[Named joint coordinates]
===

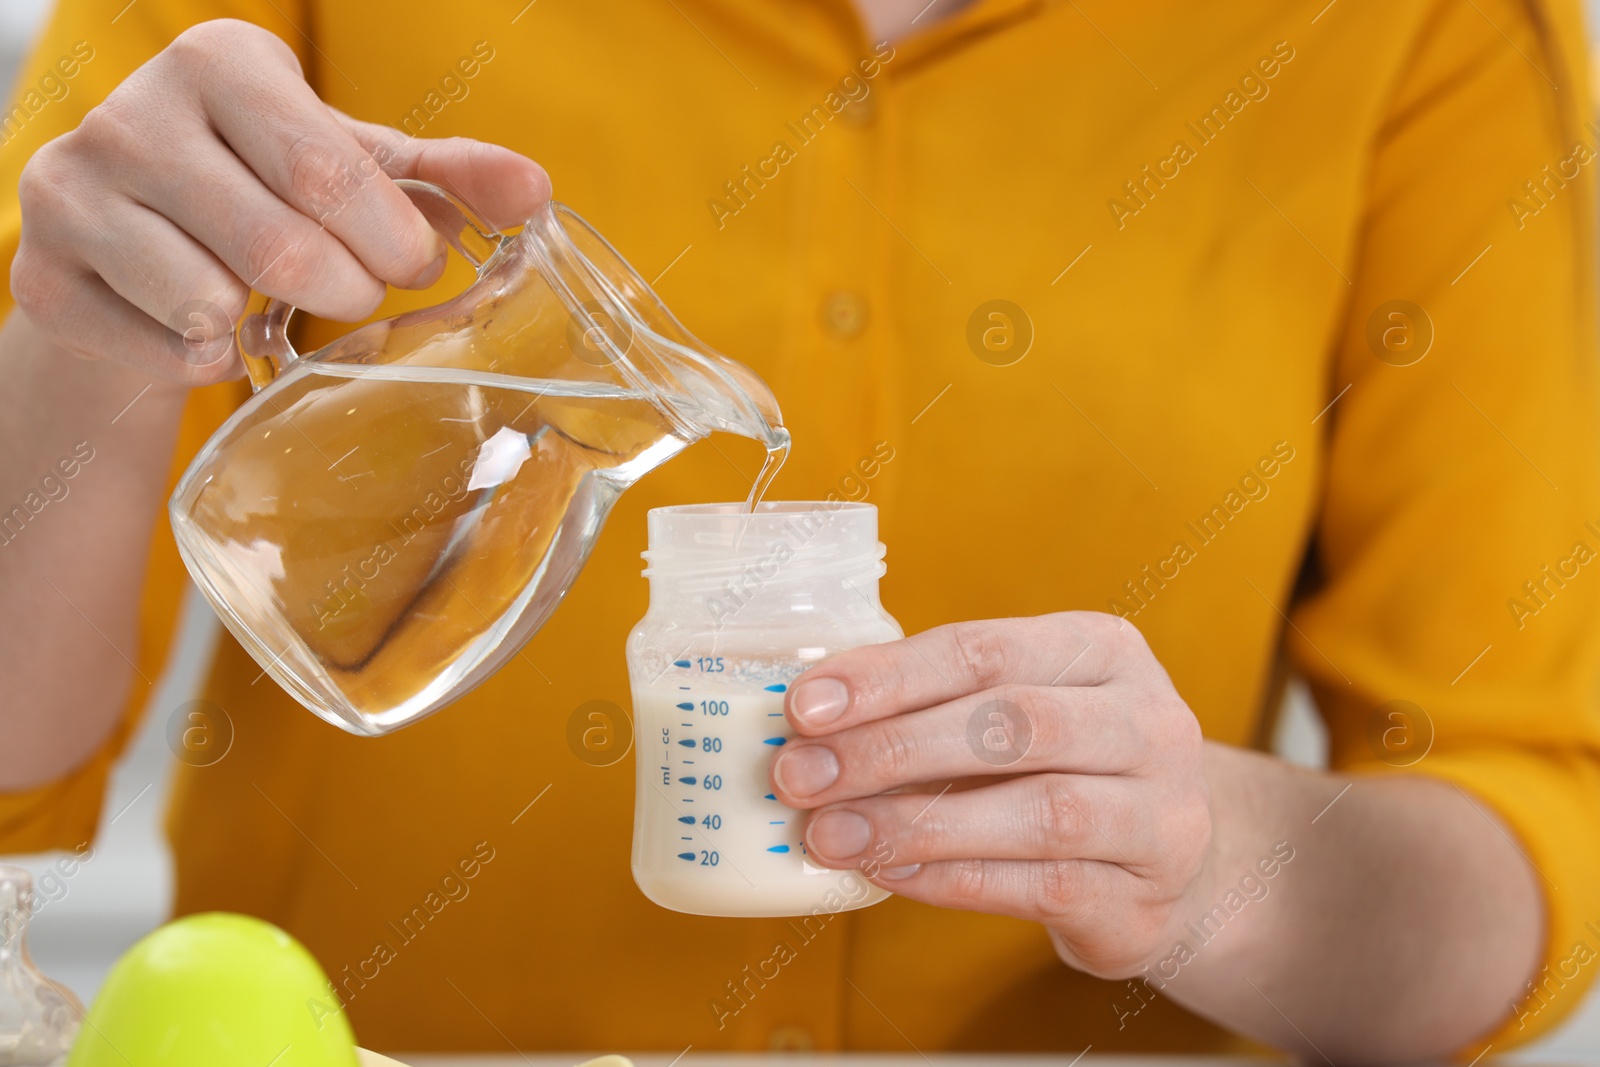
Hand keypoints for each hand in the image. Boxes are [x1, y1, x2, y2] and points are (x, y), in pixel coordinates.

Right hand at [11, 19, 549, 385]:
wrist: (132, 246)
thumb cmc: (261, 194)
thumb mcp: (355, 170)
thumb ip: (446, 177)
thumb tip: (535, 192)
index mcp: (221, 63)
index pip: (332, 173)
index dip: (392, 241)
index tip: (413, 264)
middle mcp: (131, 114)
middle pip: (280, 247)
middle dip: (346, 291)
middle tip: (356, 293)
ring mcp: (69, 192)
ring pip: (209, 303)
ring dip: (272, 326)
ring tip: (275, 305)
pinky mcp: (42, 276)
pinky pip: (162, 349)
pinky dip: (210, 360)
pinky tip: (213, 331)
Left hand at [769, 611, 1211, 977]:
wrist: (1172, 868)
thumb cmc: (1064, 768)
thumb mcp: (1018, 709)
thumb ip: (934, 704)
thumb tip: (806, 725)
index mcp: (1105, 650)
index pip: (984, 650)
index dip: (888, 678)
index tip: (803, 707)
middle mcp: (1149, 724)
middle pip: (1013, 724)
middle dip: (892, 748)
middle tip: (801, 776)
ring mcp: (1161, 816)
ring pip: (1038, 811)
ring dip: (917, 823)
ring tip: (831, 835)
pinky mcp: (1145, 901)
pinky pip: (1042, 888)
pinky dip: (953, 880)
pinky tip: (887, 874)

===

*TASK INSTRUCTIONS*: Starting with the first line of the data above, write out each line exactly up to and including the line that holds "Left hand at". Pictures stay out.

*RESULT*:
Hand keypoints for each hand in the image. Boxes are [x1, y1, x2, y2] and points are (x, y), in pixel coordinates.

Right hand at [11, 19, 549, 385]:
wrist: (132, 246)
thumb cmc: (261, 194)
thumb mcp: (355, 170)
thumb ip: (446, 177)
thumb tip: (535, 192)
index mcp: (221, 63)
index pip: (332, 173)
index dip: (392, 241)
index tip: (413, 264)
middle mcp: (131, 114)
middle pip: (280, 247)
middle dip: (346, 291)
middle tip: (356, 293)
ring mcp: (69, 192)
ring pip: (209, 303)
ring dip: (272, 326)
ring tip: (275, 305)
pinky mcp: (42, 276)
pinky pip: (162, 349)
pinky dip: (210, 360)
pinky tip: (213, 331)
Left hand at [769, 611, 1211, 977]:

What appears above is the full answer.